G called me after court today and said she was trying to articulate what she felt after being a recluse for the last week trying not to have a cocktail or eat. She’s miserable. And hell I am too just sitting around thinking about what I need to do to make myself perfect. Fuck perfect. I’m curvy. My hair is thick and wavy. But you know what? I’ve got an awesome body – when I was in Pilates this morning and in the teaser position and E came by with the pole and said my form was perfect and I know what it takes to get there – I thought, hell, it doesn’t get any better than this.

I look at all those actresses who have lost so much weight – Christina Ricci – Jennifer Anniston – when Madonna went from voluptuous to thin – and even in photographs they don’t look better. Thin is not in. Junk is in. Give me a tush – one that begs to be stared at – or give me one to stare at – now that is what I’m talking about.

Habitat for Humanity

Friday, March 23rd, 2007

I was speaking to one of my sources today and he said he was on his way down here for Jazz Fest – the second weekend – but he was coming early to help out with Habitat for Humanity. What a great organization – they have done so much for this city – we are forever indebted to the thousands of volunteers – a lot of young people – who have come in and slept in tents and the like to help demo or rebuild houses in this city. A big round of applause.

Bring ’em on

Thursday, March 22nd, 2007

My loan officer told me today that she almost didn’t come back after the storm – said she couldn’t face it as she lived in Lakeview and the entire area was so devastated. Turns out her house wasn’t. She was close to the lake and high enough up that by some miracle her house was spared and so were a few others on her block, while the rest of the area was close to gone. She said her sister was married and in California and decided to be unmarried and move home to New Orleans after the storm.
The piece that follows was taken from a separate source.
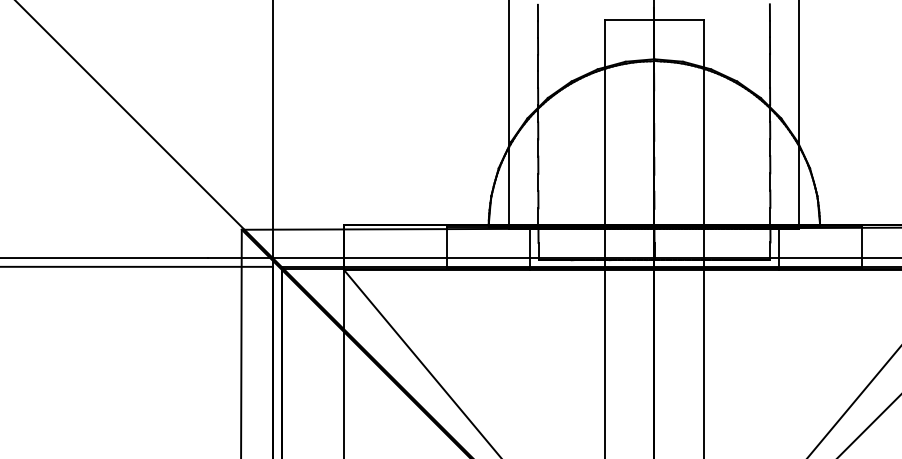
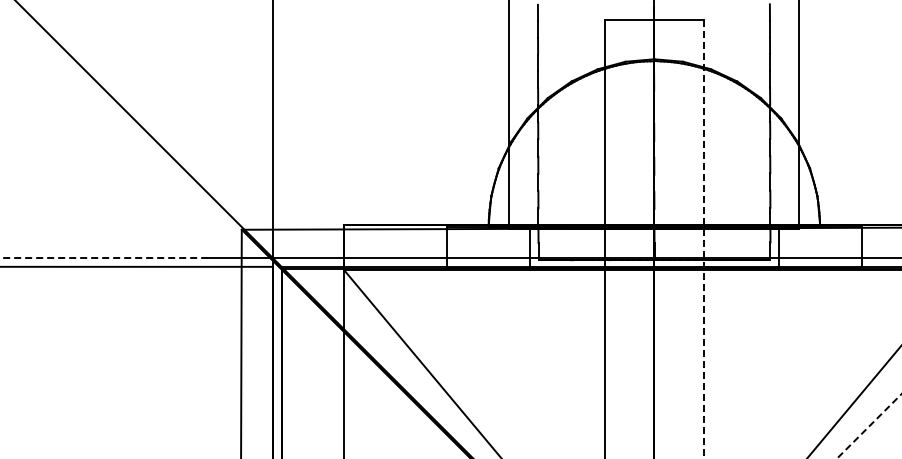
line at (704, 239): solid -> dashed
line at (104, 258): solid -> dashed
line at (869, 426): solid -> dashed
She left a high profile corporate career to come here and open a day spa because she said everyone here needs healing.

I love these stories!

Angelina’s babes

Thursday, March 22nd, 2007

How is it that this beautiful woman adopts the most beautiful babies? Her new little one, Pax, is a doll! What a great name.

I made some hard decision perforce

Thursday, March 22nd, 2007

You know what I told B when he came by the other day to help me hang my African wood carving on the porch? He said wow, I can’t believe you got all this to come together. I said, well wow, let me tell you what I learned about myself – a lesson to the wise – I have qualties in me that were brought to the forefront perforce – they are endurance, preseverance, and faith – and I had them in spades the last twenty two months because I couldn’t have done this otherwise.

Today my appraisal came in at $200K over what the first appraiser was willing to value the LaLa at – and I signed my loan documents and set a closing date of April 6th – Good Friday. Again, it was preseverance and not letting other people tell me how the game is going to go, but instead having a vision of what should be. Had I listened to all the naysayers during the construction of this house, it wouldn’t be what it is today. Had I listened to those who said there are no choices, this is what it is, I would have been in a bind. But I listened to the voices in my head – and let me tell you they are freaky sometimes, but most of the time, they are guiding me in the right direction.

At the end of the day, you make your hard decisions alone, and you have faith that everything will turn out the way it is supposed to.